The kicker is that the export rate is much less than the import rate. AND, even if you use 100% of your generated energy, you still get paid for the 50% export, even though you’re not actually doing it.

So as Paul says, to get the best economic benefit from solar PV in the UK, you should use every single unit you generate. Of course, the environmental benefit is there. And I personally am driven by that as well as the economic benefit to me. So i don’t want to do the battery thing if the battery is going to lose so much that I’m actually negating a large portion of the environmental benefit of having PV.

Hope that helps!

And thanks for all the discussion here - some interesting things to go on!
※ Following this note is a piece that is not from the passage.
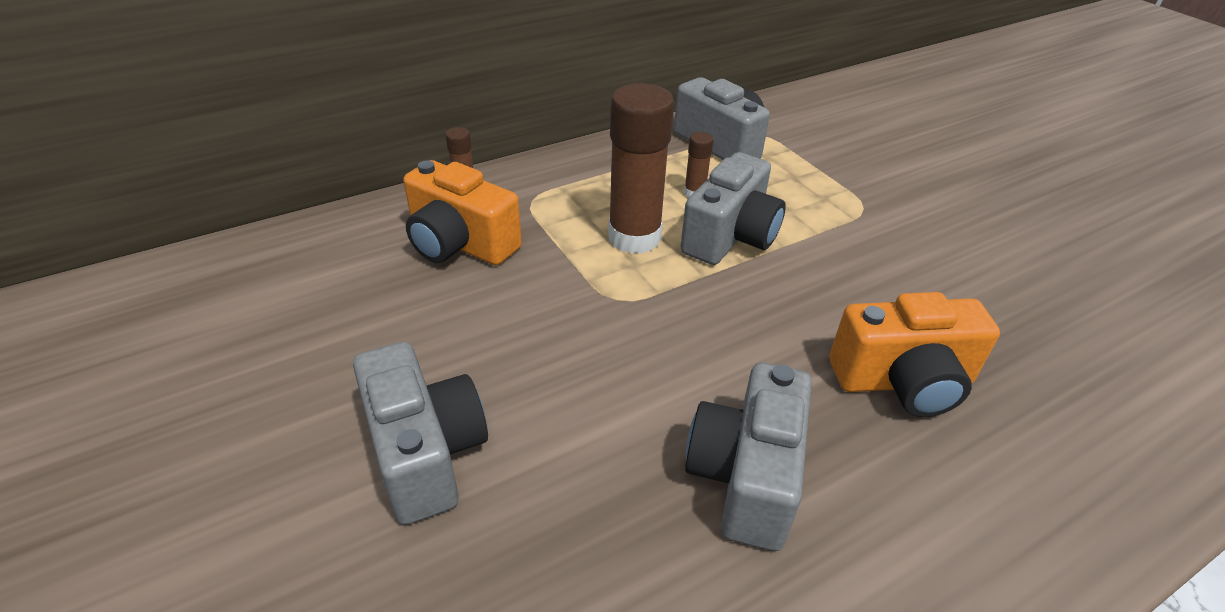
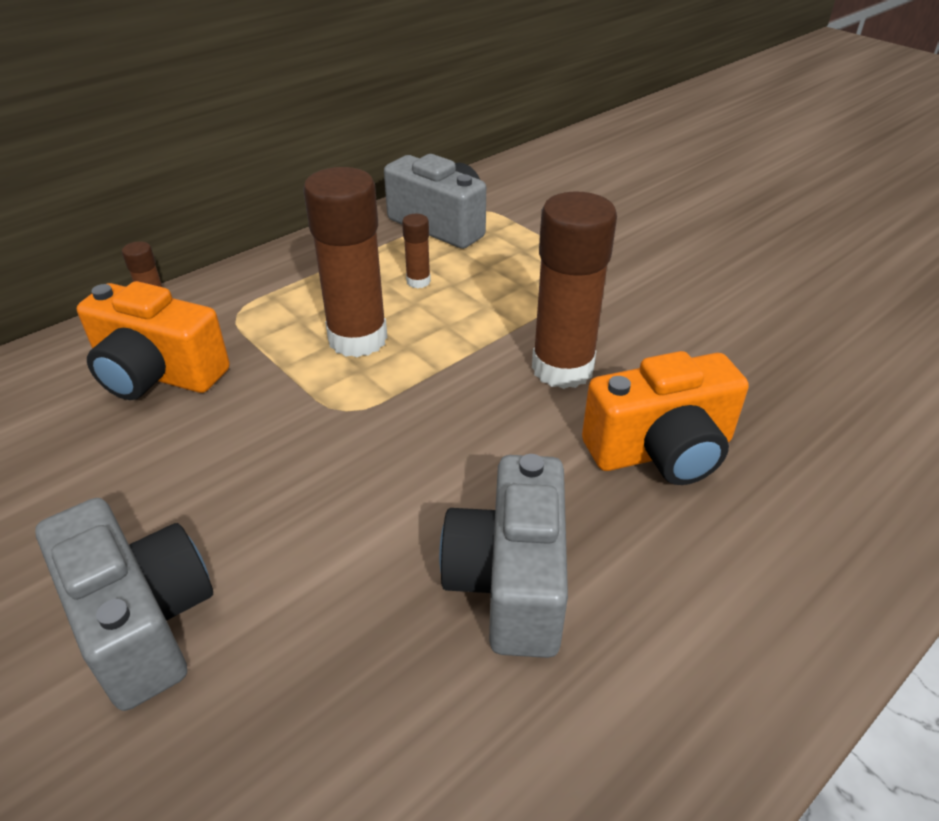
camera: 10 degrees left, 0 degrees up
(730, 236) = (462, 323): grey camera -> none
(818, 291) = (562, 368): none -> brown glue stick

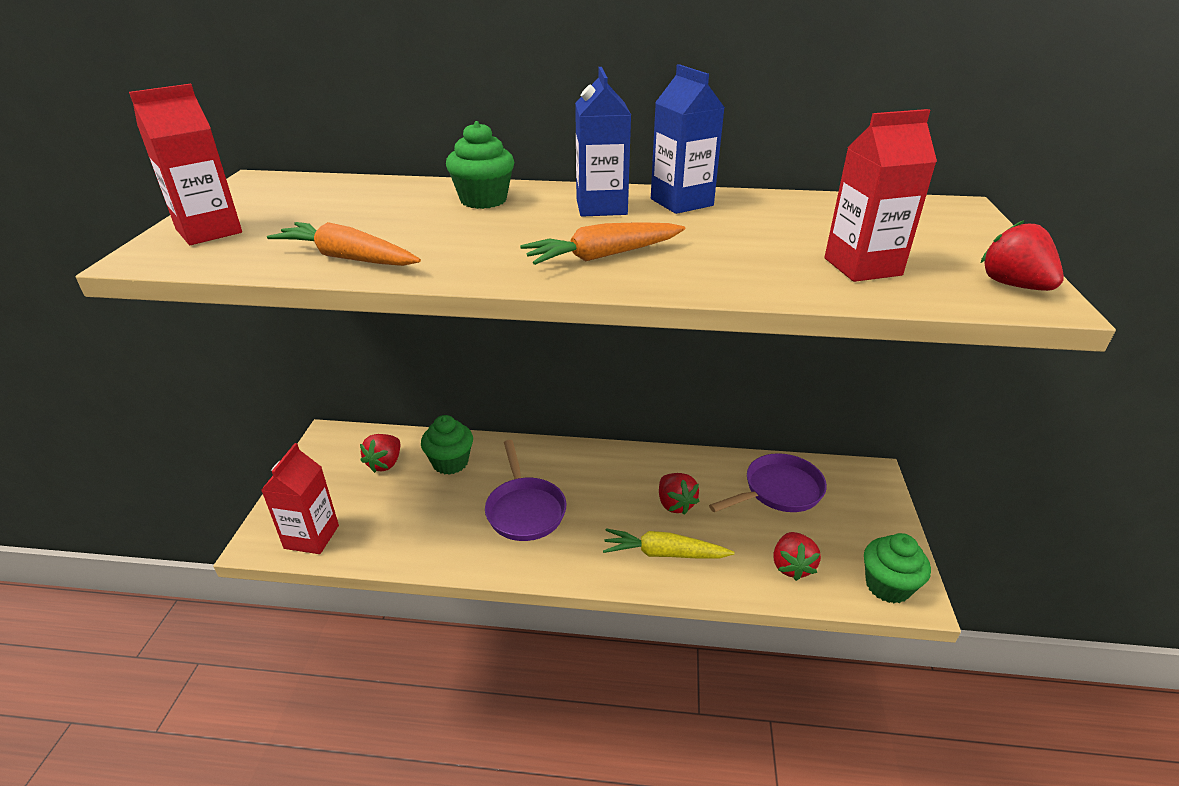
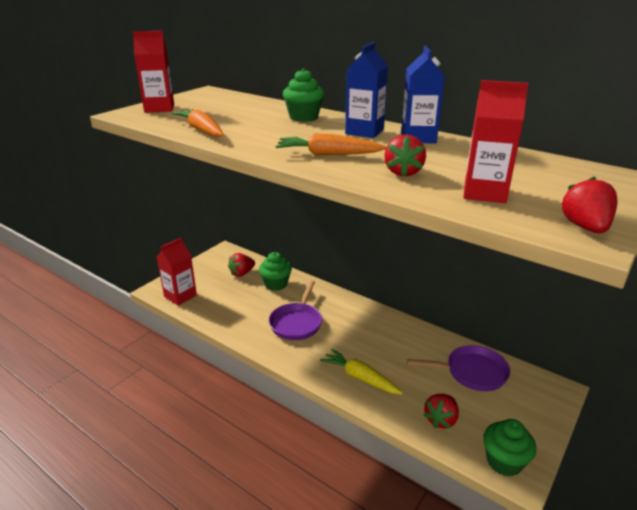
camera: 30 degrees right, 5 degrees down
(675, 504) = (391, 353): red strawberry -> red strawberry (403, 172)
I like that PowerFlow thing - I’m going to look into it.

I’d still call that relatively rare in the big picture, but if you have natural gas (I am rural and do not), a generator is not only good for grid backup, but for co-generation when there’s a heat demand.

Back to the battery issue, I think an elegant solution is what Nisan has been developing in Japan. A Leaf has something like a 36Kwh battery and the average home there uses less than half that in a day. They have bi-directional charging stations that can reverse and power the home in the event of a power failure.

I think Tesla is working on a similar concept to integrate their Solar City acquisition.

generally batteries are not worth it unless your are looking for security. depending on the application… example i have a group of lithium batteries on on a solar water pump that provides water to my cattle and two houses. . I have a couple blocking diode preventing power from the batteries powering a GTI and since the water pump does not run that much ( it pushes 3000 gallon per hour in full sun. all it does is pulse every 10 - 20 minutes for maybe 60 seconds to recharge the pressure tank. . but for me electricity is a bit unstable i can have power outages that can last days but generally hours- but in the middle of winter at -40c things freeze up fast so i need constant running water…

I also applied the same thing to my main solar panels and wind gen. . and those lithium and a small electric utility car is charge by it. - but incase of power outage it drops a couple relays and powers a specific breakers in my house. the electric utility car has 9 kw of stored power. and the lithium ones about 4 kw – instead of tesla wall you could by BYD power storage system 1/2 the cost of the tesla wall for a bigger capacity .

curious if net metering not an options . batteries are generally an expensive route unless you are considering security benefits. but if Matt is exporting 88 kw in 2 months . for all intent and purpose he also pay the Utility company to up load into the grid if net metering is not an option , his cheapest option is to simply add in a second water tank. and when the primary tank reach max temp a simple relay to switch to the secondary nothing wrong with too much hotwater. I have ~200 gallons of thermal storage. and in the the spring and fall basically act as large thermal mass keeping it quite toasty . hence why i only heat fro 3-4 months out of the year even though my climate is considerably colder ie my average temp lately is about 5c yet my house temp is 25C currently . and everyone else has either started burning wood or turned on thier heat. i will not turn on my heat until the end of Nov generally( average outside temp by then - 10c)

Just to throw in my £0.02 here…

Check what your bill breaks down as; for example, I do not have any wind / PV here, and 1/2 of my electricity bill is the standing charge (Ovo customer) - I don’t dispute the following;
Ovo are not the cheapest
Their standing charge is high, while the per unit cost is low (comparatively speaking).

So while I am seriously considering PV, PV+Storage would be costly (assuming I maintain the same supplier) considering the possible further reduction in my bill…

Hope that if of some help to someone.